If you don’t feel your value enough in this moment to believe you can commit to it, find a picture of yourself when you are so young you can see your sweetness, your innocence, your potential, your inherent value as a human being. If you have no picture, just remember yourself at such an age, if you can, or look at some child in your life who you love, and remember you were once that small and vulnerable and full of life and promise, too. I’ve found this helpful in the past, and have since heard other people with better formal credentials than me advocate the same practice.
Promise that child you were that you will be the adult who takes care of them, who protects them, who sees to it that they get to have the sort of life with joy and love and respect that they deserve. Even if – especially if – you didn’t have that adult, as you deserved to, as we all deserve to, when you were a child. Look at that picture, remember that child, when you want to give up, so you remember why you can’t give up – because you are that child’s future life, and they deserve to live, and live a good life, and you can give it to them.
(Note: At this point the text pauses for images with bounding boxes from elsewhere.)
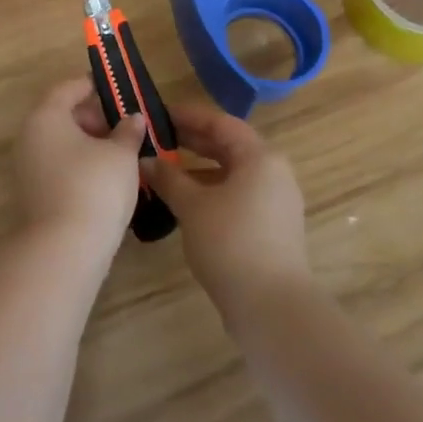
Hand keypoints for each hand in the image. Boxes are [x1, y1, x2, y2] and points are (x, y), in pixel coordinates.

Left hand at [14, 79, 147, 253]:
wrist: (64, 250)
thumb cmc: (94, 187)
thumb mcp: (121, 154)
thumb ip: (128, 131)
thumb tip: (133, 118)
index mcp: (46, 117)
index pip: (67, 88)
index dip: (92, 85)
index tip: (116, 90)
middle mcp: (30, 138)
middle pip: (62, 116)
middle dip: (95, 118)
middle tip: (125, 127)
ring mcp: (28, 169)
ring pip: (62, 144)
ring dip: (90, 145)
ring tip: (122, 154)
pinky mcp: (35, 196)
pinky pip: (60, 167)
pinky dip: (81, 166)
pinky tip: (107, 180)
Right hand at [141, 103, 310, 321]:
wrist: (272, 307)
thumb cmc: (231, 243)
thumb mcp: (192, 206)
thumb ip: (168, 178)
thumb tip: (145, 161)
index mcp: (260, 157)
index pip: (220, 123)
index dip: (188, 116)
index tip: (159, 114)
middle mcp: (273, 172)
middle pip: (229, 146)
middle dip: (193, 141)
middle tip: (159, 138)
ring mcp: (276, 201)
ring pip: (233, 172)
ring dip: (200, 168)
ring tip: (166, 170)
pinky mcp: (273, 227)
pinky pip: (239, 194)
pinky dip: (213, 190)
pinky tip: (186, 201)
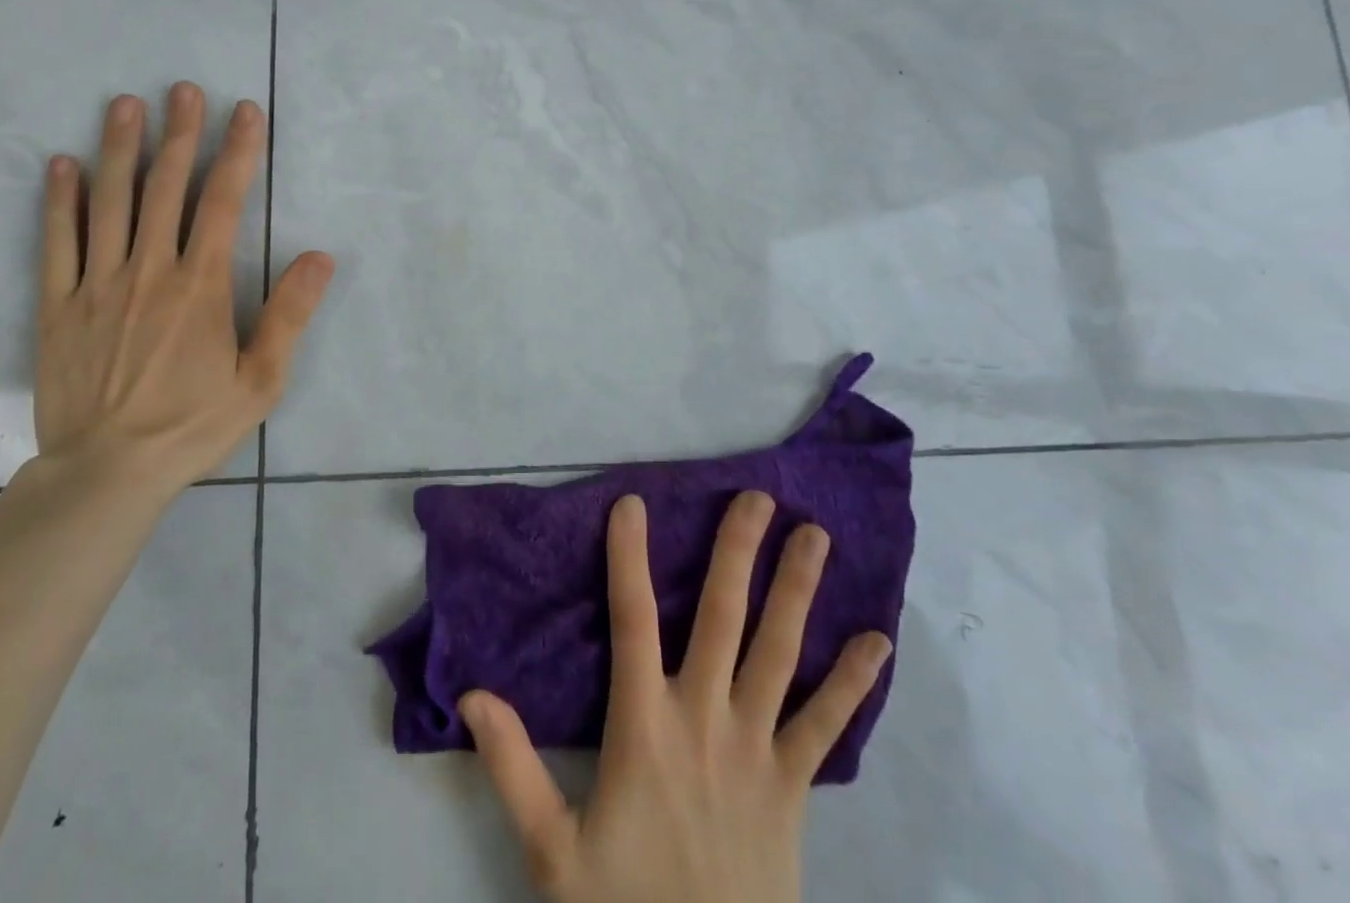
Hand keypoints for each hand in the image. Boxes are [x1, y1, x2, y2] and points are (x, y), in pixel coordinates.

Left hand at [32, 82, 333, 497]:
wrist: (106, 473)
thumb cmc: (191, 426)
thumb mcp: (260, 380)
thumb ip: (289, 315)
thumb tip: (319, 256)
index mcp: (200, 285)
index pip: (222, 201)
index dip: (236, 151)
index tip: (243, 111)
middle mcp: (149, 270)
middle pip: (165, 187)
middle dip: (179, 134)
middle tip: (182, 89)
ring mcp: (97, 284)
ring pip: (109, 202)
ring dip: (118, 149)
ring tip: (124, 105)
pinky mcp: (58, 306)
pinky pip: (56, 243)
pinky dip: (59, 201)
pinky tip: (61, 165)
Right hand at [461, 492, 892, 902]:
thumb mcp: (552, 851)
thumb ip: (512, 767)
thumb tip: (471, 693)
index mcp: (643, 726)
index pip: (632, 619)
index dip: (629, 557)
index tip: (633, 503)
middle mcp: (704, 719)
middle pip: (722, 617)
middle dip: (737, 551)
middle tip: (758, 497)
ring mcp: (757, 750)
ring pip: (779, 653)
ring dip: (796, 590)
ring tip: (816, 536)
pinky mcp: (794, 787)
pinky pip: (826, 726)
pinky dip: (852, 682)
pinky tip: (878, 641)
Fight for yourself like you would fight for that child, because you are that child’s future. And you both deserve to live to see better days.
I am over here, on my futon-of-last-resort, with my spite and my hope and my sadness and my seemingly endless fight to get to happy times and my seemingly empty reserves of energy to carry on, typing away into the digital void, rooting for you.
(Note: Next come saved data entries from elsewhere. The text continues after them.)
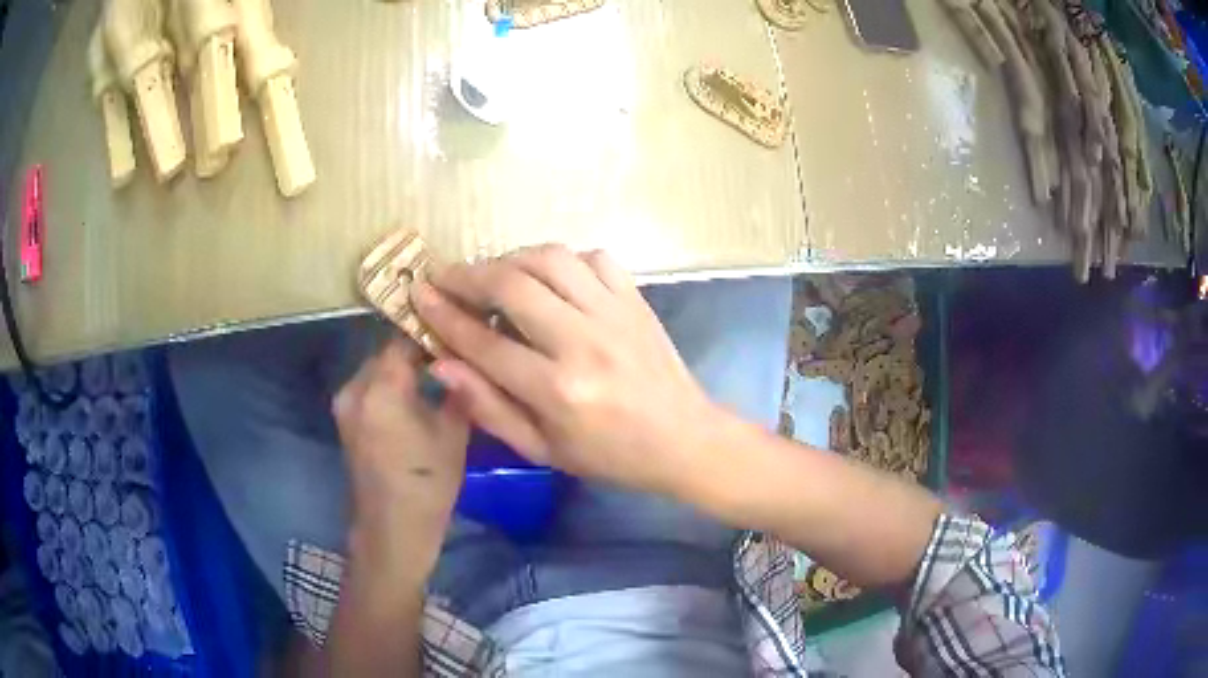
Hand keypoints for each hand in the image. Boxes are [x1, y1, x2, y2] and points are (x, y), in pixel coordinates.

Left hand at [332, 337, 468, 569]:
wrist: (392, 529)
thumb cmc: (428, 483)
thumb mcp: (454, 434)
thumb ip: (457, 389)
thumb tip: (465, 360)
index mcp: (381, 387)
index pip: (403, 338)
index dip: (429, 331)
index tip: (455, 332)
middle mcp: (355, 388)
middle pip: (386, 353)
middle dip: (415, 350)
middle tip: (449, 355)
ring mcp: (345, 405)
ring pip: (376, 370)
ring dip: (401, 369)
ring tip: (434, 375)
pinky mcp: (345, 421)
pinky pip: (369, 389)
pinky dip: (389, 387)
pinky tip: (414, 398)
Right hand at [410, 245, 723, 495]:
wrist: (683, 438)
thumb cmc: (609, 455)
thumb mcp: (542, 449)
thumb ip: (489, 407)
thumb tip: (441, 362)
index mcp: (558, 390)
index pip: (485, 342)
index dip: (444, 316)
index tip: (419, 295)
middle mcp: (584, 343)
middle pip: (513, 287)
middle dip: (468, 275)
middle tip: (445, 278)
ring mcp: (615, 314)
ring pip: (551, 260)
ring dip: (511, 259)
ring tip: (492, 274)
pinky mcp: (635, 299)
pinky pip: (593, 257)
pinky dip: (563, 259)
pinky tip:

We all have so much more strength than most of us will ever know, because it is largely revealed when it is tested by adversity, and we make the monumental effort to lift the weights that are crushing us instead of lying broken beneath them. And the need to do the latter usually arises from the additional painful obstacle of there being no one around to help shift that weight off of us – and I think the weight of that sadness is what most often keeps us from trying, because we decide if there is no one within arm’s reach who values us enough to help us when we are in terrible pain, to help save our lives when we are on the brink of destruction, our lives have no value.
And that is bullshit.
You were once a sweet, perfect baby full of hope and potential, full of life, and your life’s value has not decreased because you have grown taller and lost a little skin elasticity. It isn’t dependent on whether anyone, including the people who made that life, treat your life as valuable as it is. The value of your life came into being along with you at birth.
You are still full of hope and potential, and if no one around you can see it, then all the more reason to get to work shoving those weights off of you, so you can leave those assholes behind, and find the people who will value you as you value them. And so you will know what it is to have your life valued by someone, because you will be demonstrating that your life matters to you.
Join me and maybe-spiteful Ghandi, and be the person who sees value where others might not, beginning with yourself, and then use your newly-swole emotional bod to help dig out other people being crushed the same as you.
You can even do it while you are still down on the ground. You don’t have to be in good circumstances to help someone else. People can lean on each other and weep together simultaneously, it really isn’t hard to do.
I am down in the dark with you, and I am still trying to be helpful to the extent I can to the few people left around me, and anyone else who is in the badlands, trying to find their way out.
And maybe getting out from under whatever shit has us feeling pinned to our pain will be difficult, but it is easier if we work with others we know and trust, and if we are alone, it still beats the hell out of getting squished and feeling like we deserve it, like we aren’t worth the fight if we can’t know for sure we will win.
I would rather get squished fighting to the last squoosh to get the hell out from under than lie here getting squished by my own failure to give a fuck about my fate.
Best chance I have, we all have, is not to give up.
Don’t give up.
Say “Fuck this squishing bullshit, I deserve better than this,” and heave.